QVC Group, Inc. — Representation of QVC Group, Inc. and its debtor affiliates (QVC) in their Chapter 11 cases in the U.S. Bankruptcy Court for the Southern District of Texas. QVC is a leading global live shopping and video commerce company, operating a portfolio of highly recognized brands, including QVC, HSN and Cornerstone. QVC commenced Chapter 11 to implement a comprehensive balance sheet restructuring transaction designed to reduce over $5 billion of its more than $8 billion in total liabilities and position the business for long-term growth. The transaction is supported by a broad consensus across the company’s key stakeholders and is anchored by a comprehensive intercompany settlement that simplifies a complex organizational structure, resolves intercompany claims and facilitates a value-maximizing restructuring. The cases are expected to result in a significantly deleveraged capital structure and enhanced financial flexibility to support QVC continued digital and omnichannel evolution.
Anthology, Inc. — Representation of Anthology, Inc. and 26 of its affiliates (Anthology) in their prearranged Chapter 11 cases in the United States Bankruptcy Court for the Southern District of Texas. Anthology is a leading provider of education technology, serving academic institutions, businesses and governments in more than eighty countries. Anthology entered Chapter 11 with the support of their prepetition lenders following an extensive prepetition marketing process for Anthology’s assets, which culminated in the execution of two asset purchase agreements with stalking horse bidders for the sale of three of Anthology’s four business segments. The prepetition lenders serving as the DIP lenders also entered into a restructuring support agreement with Anthology which provides, among other things, the funding of an approximately $100 million debtor-in-possession financing facility consisting of $50 million of new money and a $50 million “roll-up” of prepetition debt and a reorganization transaction effectuated through a Chapter 11 plan around Anthology’s remaining business segment.
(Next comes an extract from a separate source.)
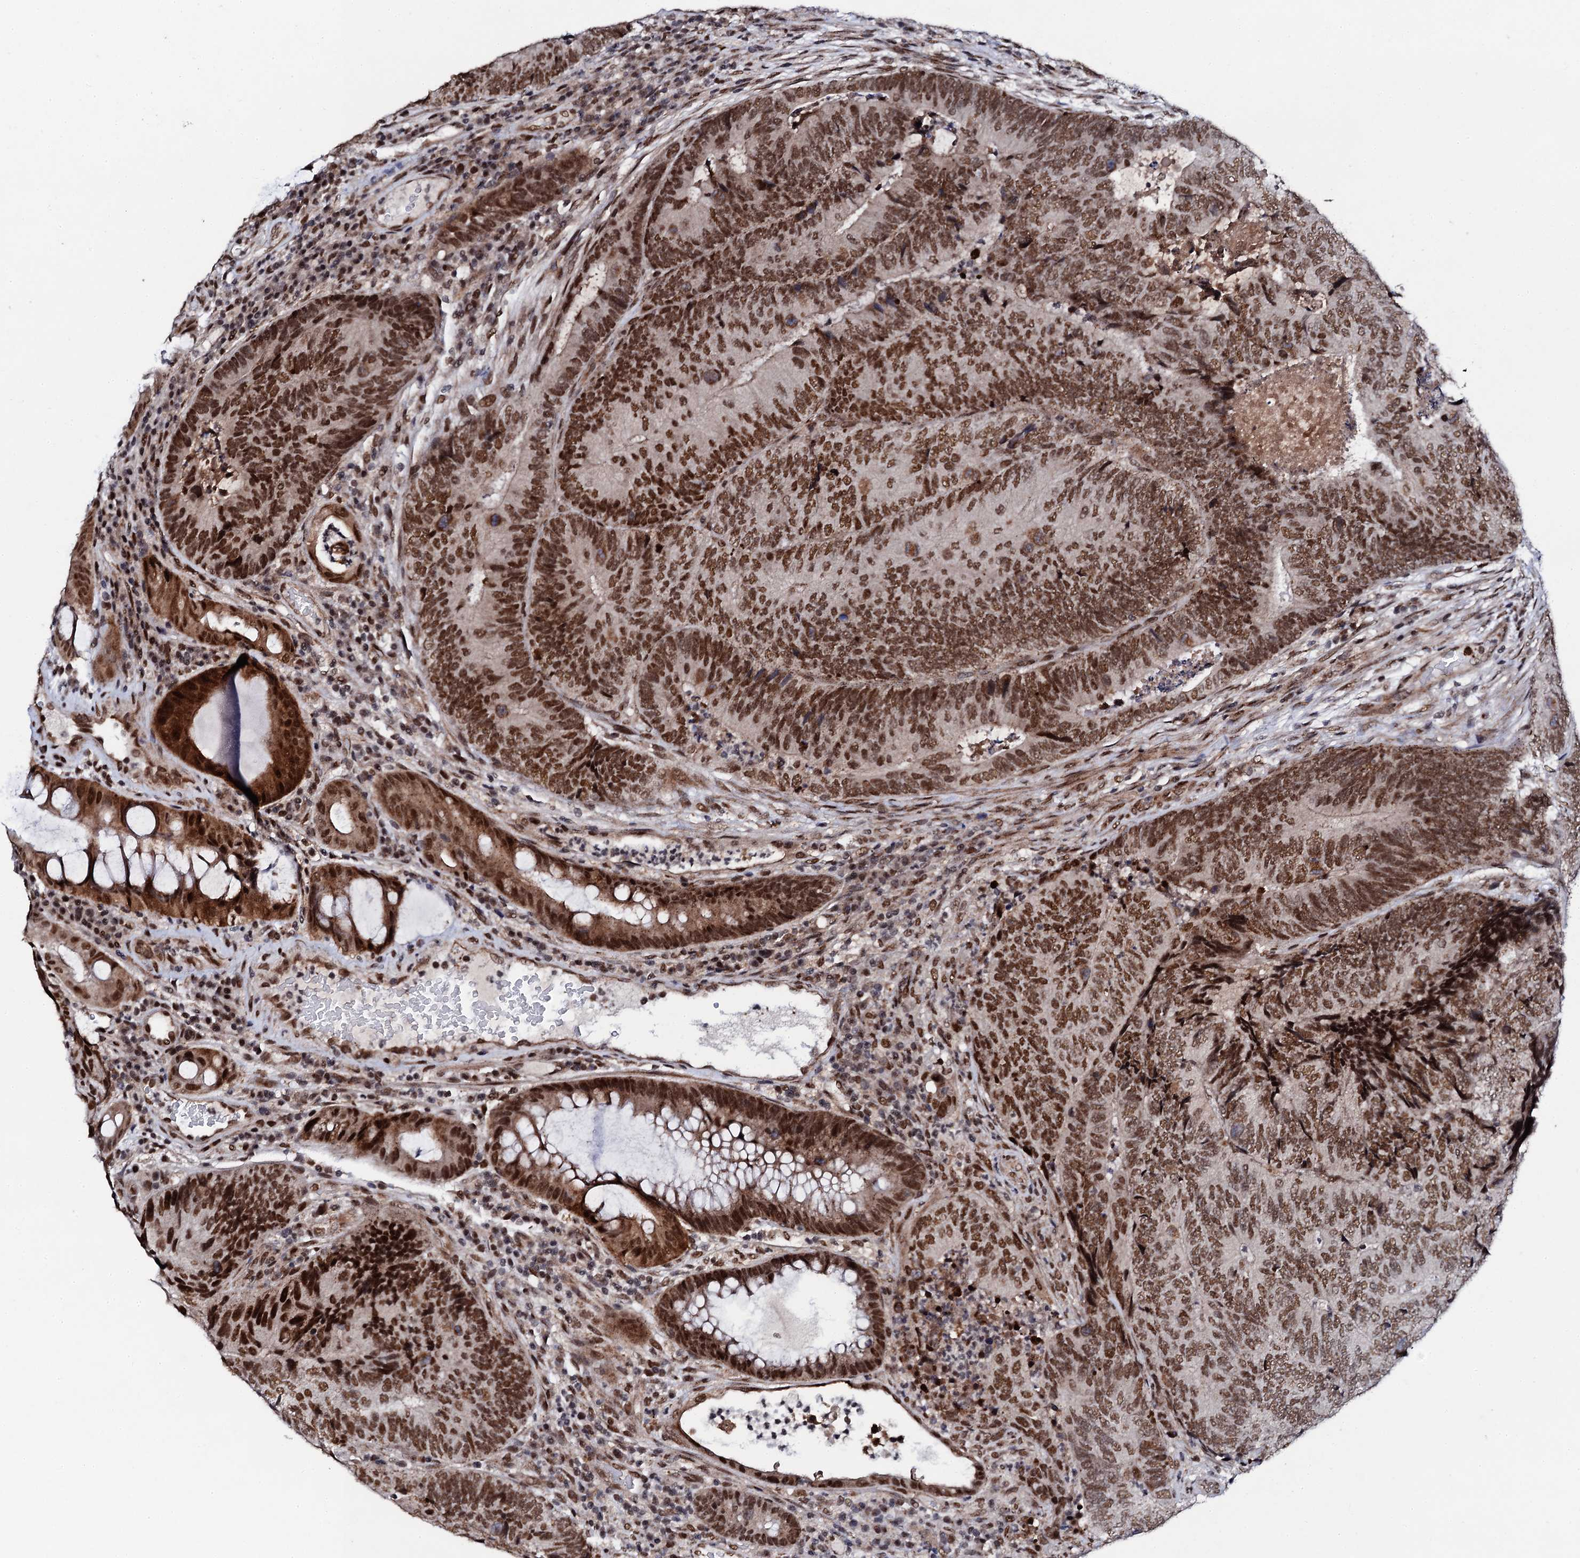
{"staining": {"intensity": "strong", "quantity": ">75%", "location": "nuclear"}, "tissue": "colorectal cancer", "cell_type": "Tumor cells", "image_type": "cancer", "snomed": [{"axis": "morphology", "description": "Adenocarcinoma, NOS"}, {"axis": "topography", "description": "Colon"}], "caption": "Immunohistochemical staining of human colorectal adenocarcinoma demonstrates high levels of strong nuclear protein expression in approximately >75% of tumor cells.", "gene": "CSTF3", "patient": {"sex": "female", "age": 67}}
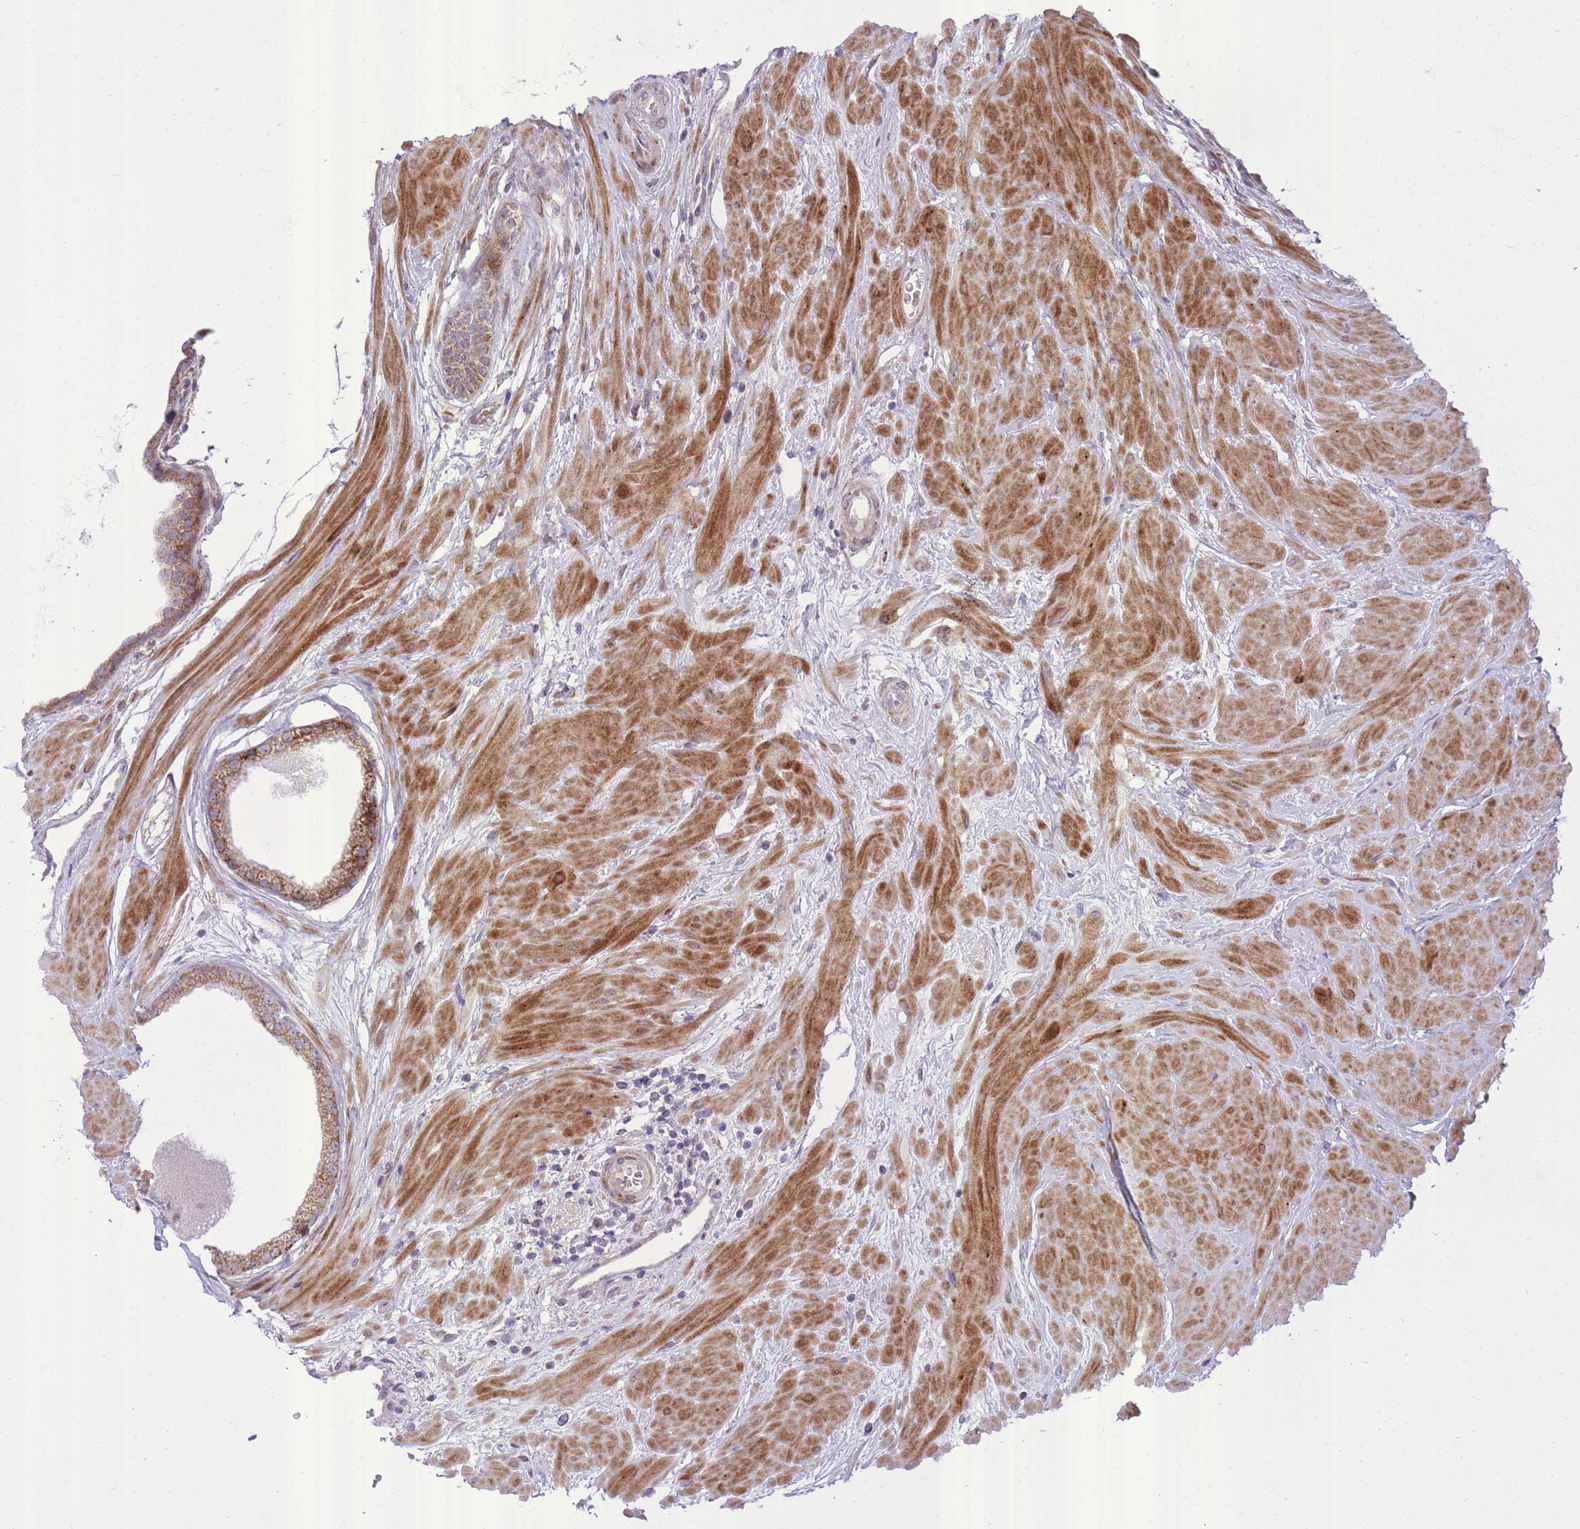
{"staining": {"intensity": "moderate", "quantity": ">75%", "location": "cytoplasmic/membranous"}, "tissue": "prostate", "cell_type": "Glandular cells", "image_type": "normal", "snomed": [{"axis": "morphology", "description": "Normal tissue, NOS"}, {"axis": "topography", "description": "Prostate"}], "caption": "The image demonstrates a brown stain indicating the presence of a protein in the cytoplasmic/membranous of glandular cells in prostate.", "gene": "SLC4A4", "patient": {"sex": "male", "age": 48}}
Zips Car Wash, LLC — Representation of Zips Car Wash, LLC and certain of its affiliates in their prearranged Chapter 11 cases in the U.S Bankruptcy Court for the Northern District of Texas. Zips is one of the largest privately held car wash operators in the United States, with more than 260 locations across 23 states. Zips entered Chapter 11 to implement a pre-negotiated restructuring plan supported by 100% of its lenders, who hold over $650 million in debt obligations. Through the restructuring, Zips will eliminate $280 million of funded debt, shed hundreds of millions of dollars in lease liabilities and obtain $30 million in new money financing to fund the reorganized business.
Thrasio — Representation of Thrasio Holdings, Inc. and 240 of its affiliates in their prearranged Chapter 11 cases in the U.S. Bankruptcy Court for the District of New Jersey. Thrasio is the largest aggregator of Amazon brands in the world. Thrasio entered Chapter 11 with a restructuring support agreement widely supported by its lenders, and, upon exit from Chapter 11, comprehensively restructured over $3 billion of funded debt and preferred equity obligations and injected $90 million of new money financing into the go-forward business.
Rite Aid Corporation — Representation of Rite Aid Corporation (Rite Aid) and 119 of its affiliates in their Chapter 11 cases in the U.S. Bankruptcy Court for the District of New Jersey. Rite Aid entered its Chapter 11 cases with $3.45 billion in debtor-in possession financing. Following months of negotiations including court-ordered mediation with all of Rite Aid’s key stakeholders, as well as several bet-the-company disputes and obtaining an additional $75 million in debtor-in-possession financing later in the cases, Rite Aid was able to delever its balance sheet by approximately $2 billion through a recapitalization transaction with its senior secured noteholders and resolve more than $2.5 billion in pending and threatened litigation. Rite Aid emerged from Chapter 11 on August 30, 2024 with $2.975 billion in committed exit financing, a new go-forward supply contract with McKesson (Rite Aid’s largest vendor and the provider of 98% of Rite Aid’s just-in-time prescriptions), settlement agreements or controlled substance injunctive terms with the Department of Justice and 15 states in which Rite Aid conducts business, and a leaner, more efficient real estate footprint.